## Stored data
# # # # # # #

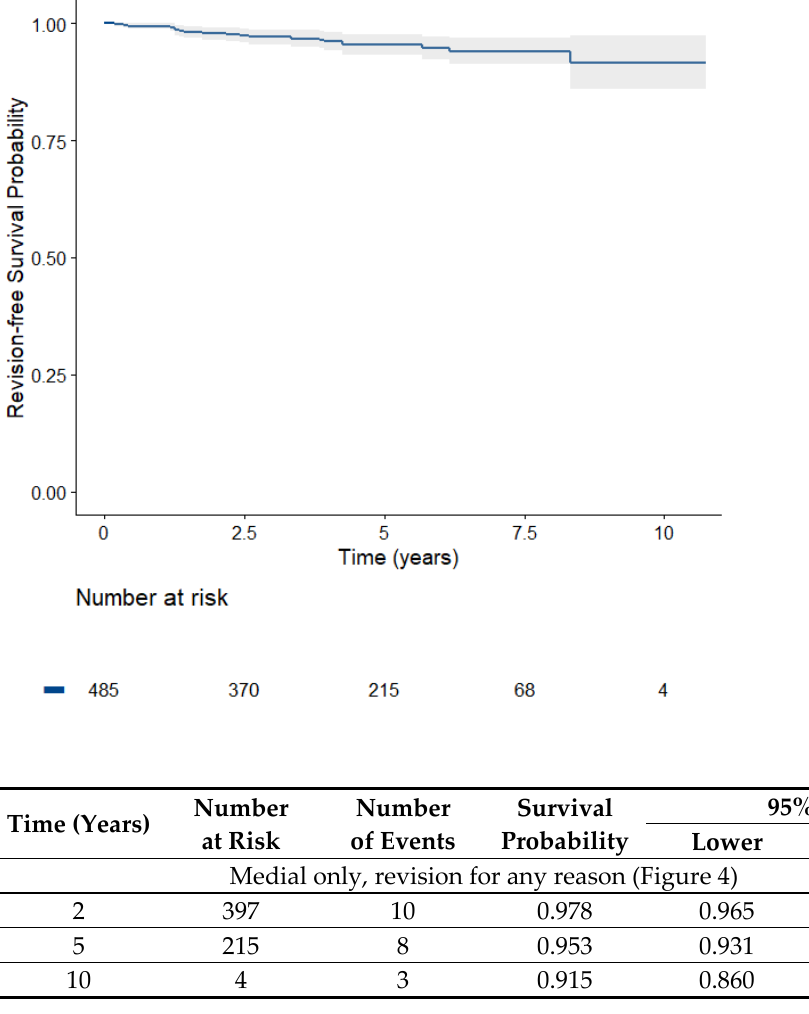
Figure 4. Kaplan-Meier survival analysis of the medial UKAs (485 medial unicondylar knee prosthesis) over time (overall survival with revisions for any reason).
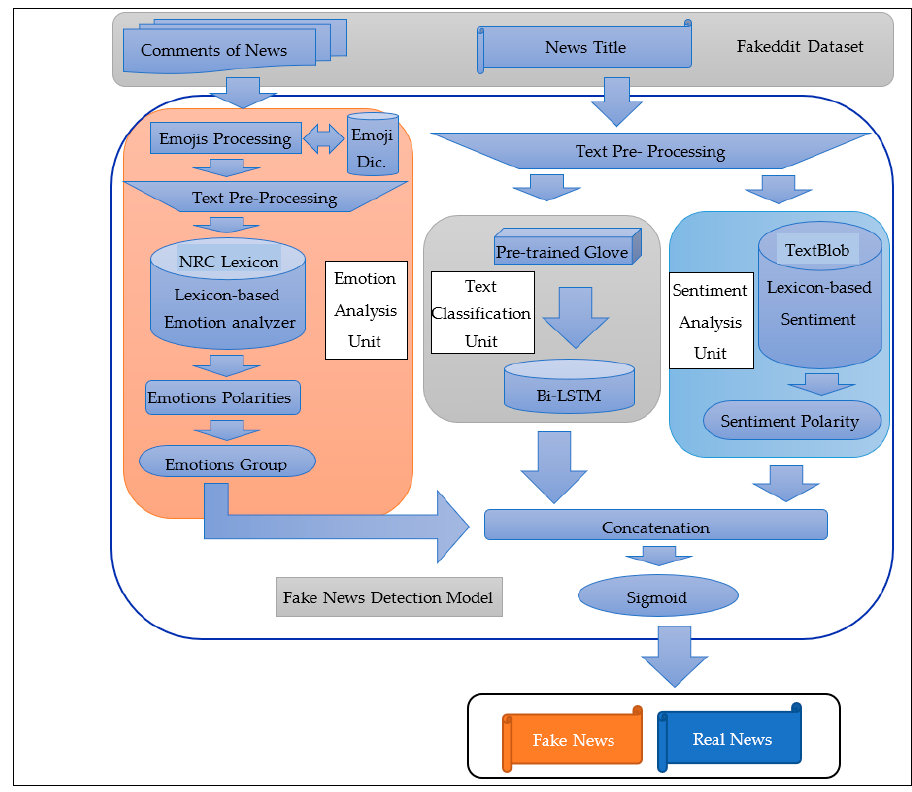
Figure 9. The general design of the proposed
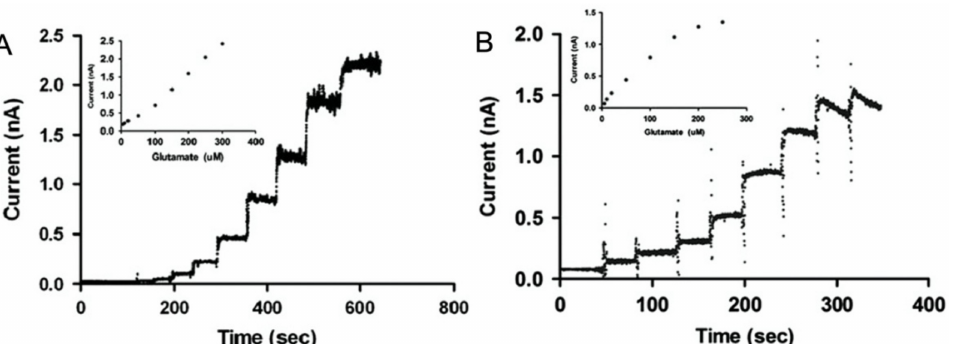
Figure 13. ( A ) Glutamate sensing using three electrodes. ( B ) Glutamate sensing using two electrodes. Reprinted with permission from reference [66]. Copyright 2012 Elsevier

# # # # # # #

Except for the pictures, the whole listing above should be transcribed exactly.

## Answer to the problem
Figure 4. Kaplan-Meier survival analysis of the medial UKAs (485 medial unicondylar knee prosthesis) over time (overall survival with revisions for any reason).
Figure 9. The general design of the proposed
Figure 13. ( A ) Glutamate sensing using three electrodes. ( B ) Glutamate sensing using two electrodes. Reprinted with permission from reference [66]. Copyright 2012 Elsevier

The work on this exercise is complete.